BY Soko Directory Team · April 11, 2016 09:04 am

African economies need more than growth to create jobs and improve livelihoods for the majority. This goal will only be achieved by stepping up investments in the continents agricultural sector since most countries in Africa depend on agriculture for sustainability.

Africa’s economies are mainly driven by agriculture which contributes an average of 30 – 40% to most African economies, accounting for 17% of the continent’s total GDP and at least 40% of the continent’s foreign exchange earnings.

The contribution to foreign earnings is nearly 80% for some countries such as Malawi. The continent accounts for 89% of the rural population in agriculture-based countries, and until recently, the growth in agriculture in Sub-Sahara Africa has exceeded growth in non-agricultural sectors.

Although urbanization is rapidly increasing across the continent, agriculture still provides livelihoods for about 60% of the continent’s active labor force and 70% of the people of Sub-Sahara Africa depend on agriculture for their livelihoods and food security.

Hunger is a constant phenomenon in Africa. The United Nations Food and Agricultural Organization (FAO) reported that the total number of hungry people in the world was 795 million in 2014, with 239 million of these in Sub Sahara Africa. However, persistent hunger and food insecurity remains a key development policy concern, particularly in Africa.

Some 70% of Sub Sahara Africa depends on agriculture for their food and livelihood, primarily raising staple food crops and a few livestock on small farms. Yet, many farmers produce barely enough food to feed their families and are unable to generate an income to buy the inputs that can enhance crop yield.

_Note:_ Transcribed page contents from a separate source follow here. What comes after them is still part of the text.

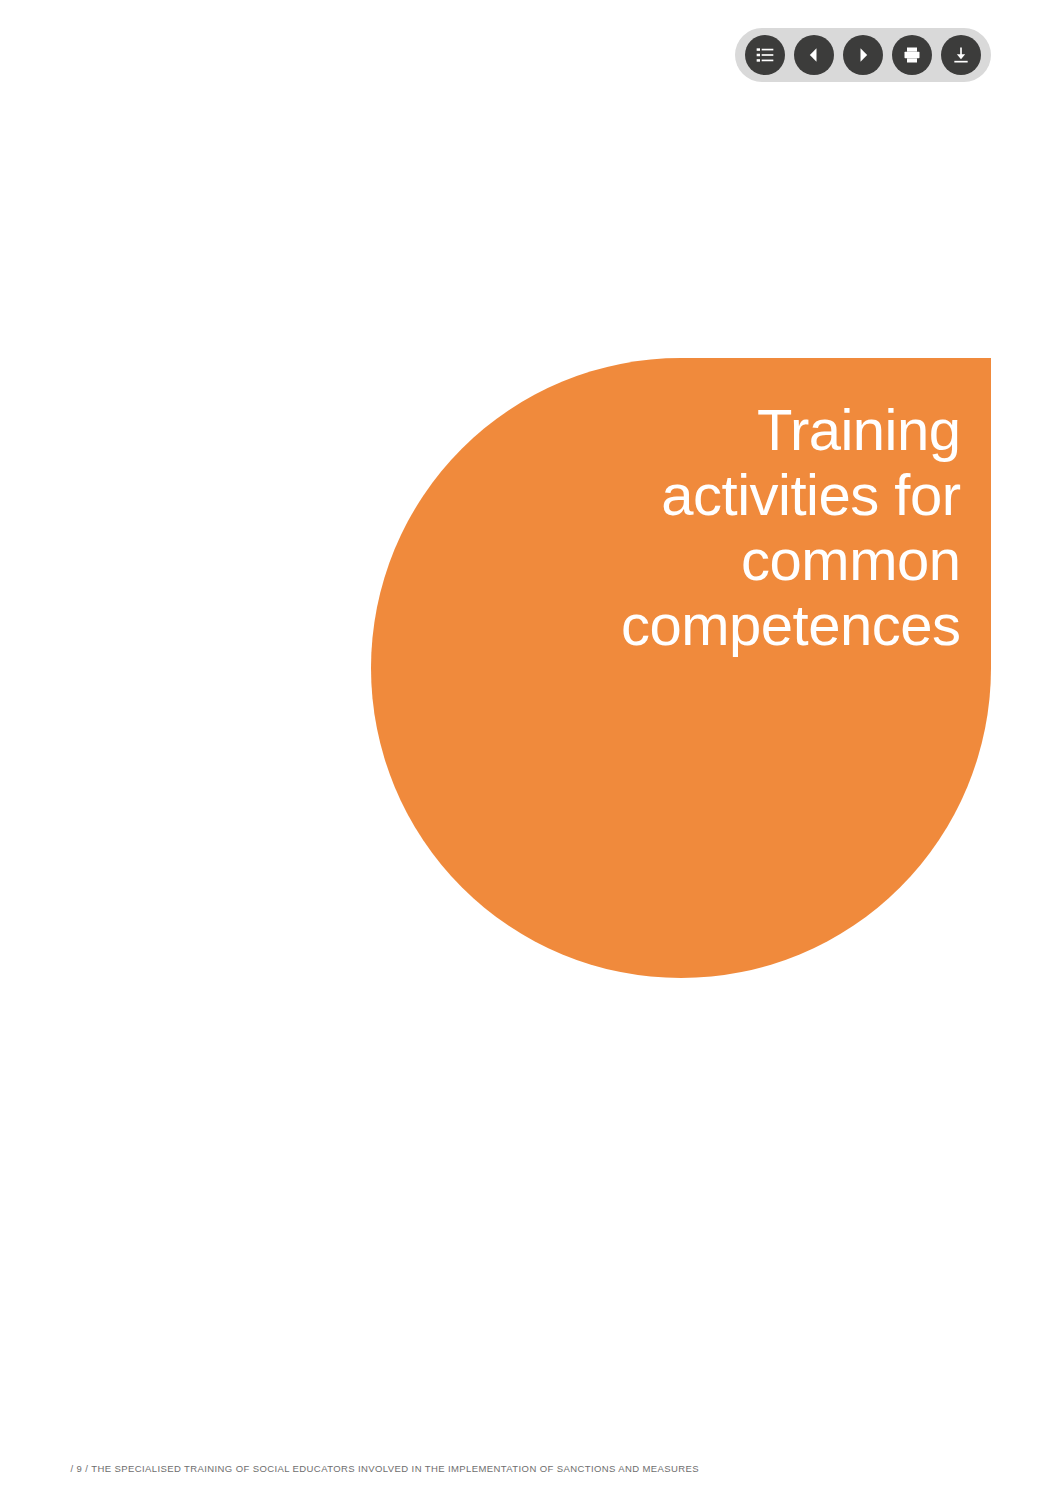Training
activities for
common
competences
/ 9 / The specialised training of social educators involved in the implementation of sanctions and measures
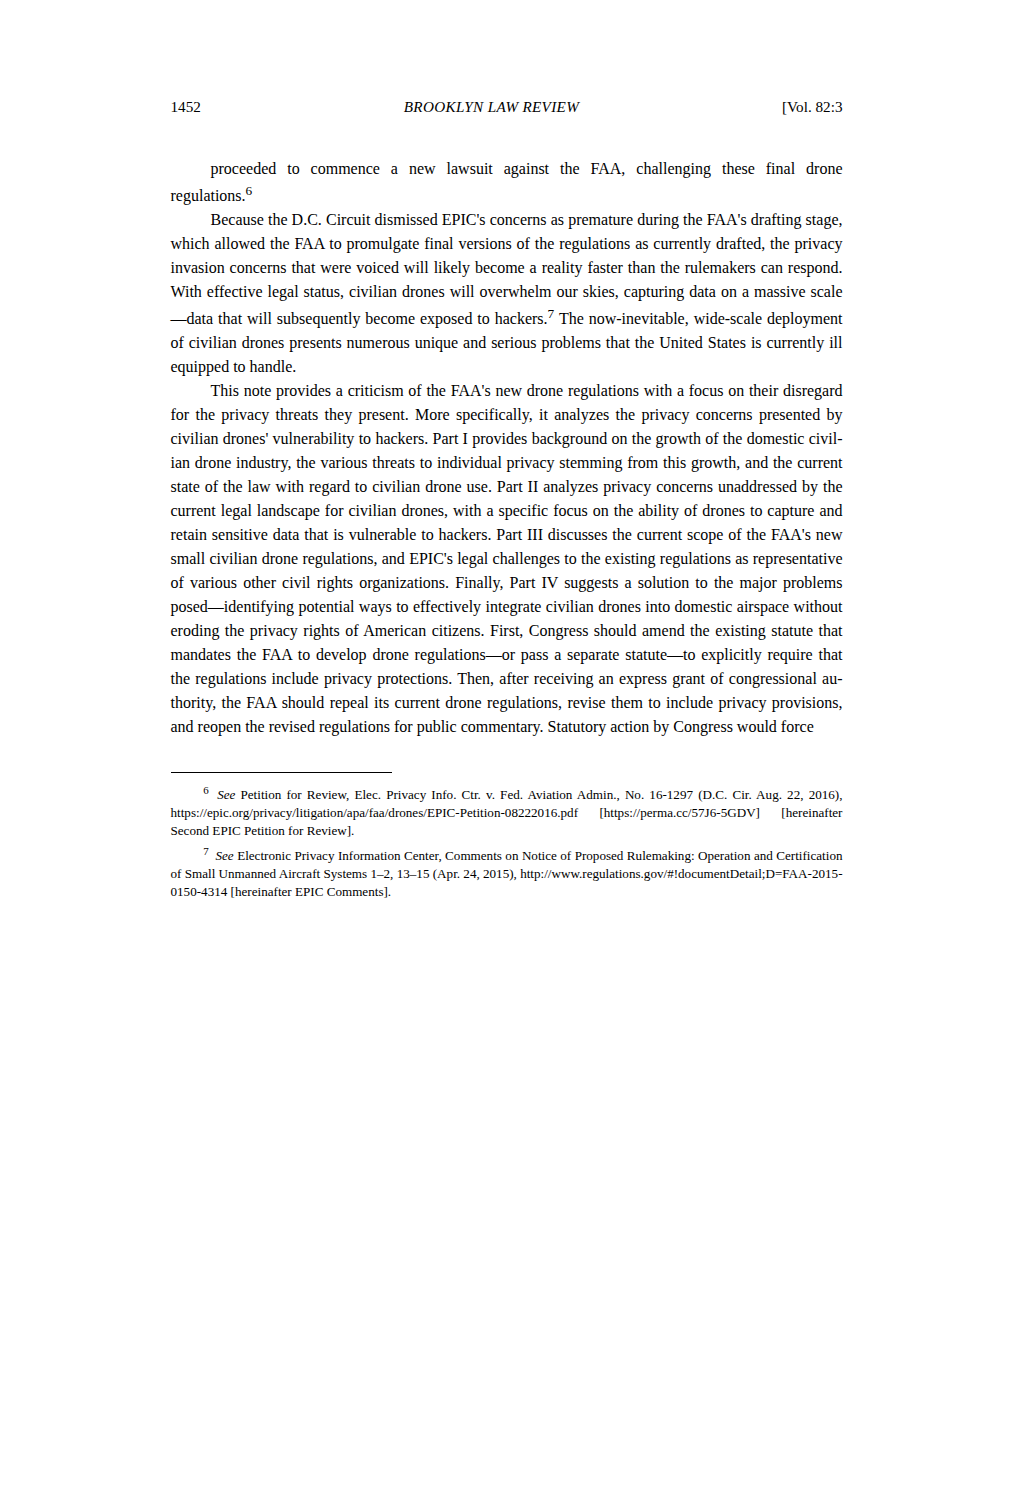1452 BROOKLYN LAW REVIEW [Vol. 82:3
proceeded to commence a new lawsuit against the FAA, challenging these final drone regulations.6
Because the D.C. Circuit dismissed EPIC's concerns as premature during the FAA's drafting stage, which allowed the FAA to promulgate final versions of the regulations as currently drafted, the privacy invasion concerns that were voiced will likely become a reality faster than the rulemakers can respond. With effective legal status, civilian drones will overwhelm our skies, capturing data on a massive scale—data that will subsequently become exposed to hackers.7 The now-inevitable, wide-scale deployment of civilian drones presents numerous unique and serious problems that the United States is currently ill equipped to handle.
This note provides a criticism of the FAA's new drone regulations with a focus on their disregard for the privacy threats they present. More specifically, it analyzes the privacy concerns presented by civilian drones' vulnerability to hackers. Part I provides background on the growth of the domestic civilian drone industry, the various threats to individual privacy stemming from this growth, and the current state of the law with regard to civilian drone use. Part II analyzes privacy concerns unaddressed by the current legal landscape for civilian drones, with a specific focus on the ability of drones to capture and retain sensitive data that is vulnerable to hackers. Part III discusses the current scope of the FAA's new small civilian drone regulations, and EPIC's legal challenges to the existing regulations as representative of various other civil rights organizations. Finally, Part IV suggests a solution to the major problems posed—identifying potential ways to effectively integrate civilian drones into domestic airspace without eroding the privacy rights of American citizens. First, Congress should amend the existing statute that mandates the FAA to develop drone regulations—or pass a separate statute—to explicitly require that the regulations include privacy protections. Then, after receiving an express grant of congressional authority, the FAA should repeal its current drone regulations, revise them to include privacy provisions, and reopen the revised regulations for public commentary. Statutory action by Congress would force
6 See Petition for Review, Elec. Privacy Info. Ctr. v. Fed. Aviation Admin., No. 16-1297 (D.C. Cir. Aug. 22, 2016), https://epic.org/privacy/litigation/apa/faa/drones/EPIC-Petition-08222016.pdf [https://perma.cc/57J6-5GDV] [hereinafter Second EPIC Petition for Review].
7 See Electronic Privacy Information Center, Comments on Notice of Proposed Rulemaking: Operation and Certification of Small Unmanned Aircraft Systems 1–2, 13–15 (Apr. 24, 2015), http://www.regulations.gov/#!documentDetail;D=FAA-2015-0150-4314 [hereinafter EPIC Comments].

The continent needs to adopt the “developmental state” model that is currently seen in Ethiopia and Rwanda that is central to the process of accelerated economic growth and transformation of any country.

Without committed public investment, sustained private investment will not be made, causing overall productive investment to fall below the level needed to keep the growth momentum going.

Agriculture contributes between 24 per cent of GDP in Tanzania — and 30 per cent in Burkina Faso — according to the African Centre for Economic Transformation (ACET), an economic policy institute based in Ghana.

And though agriculture productivity has been growing in countries like Tanzania, expanding by 20 per cent in the past decade, many people employed in the sector remain poor.

Agriculture in Africa need to be looked at as a development activity, like a social sector that can manage poor people in rural areas. Agriculture is a business. Seed, fertilizer, storage, value added, logistics and transport are all about business.


Article by Vera Shawiza.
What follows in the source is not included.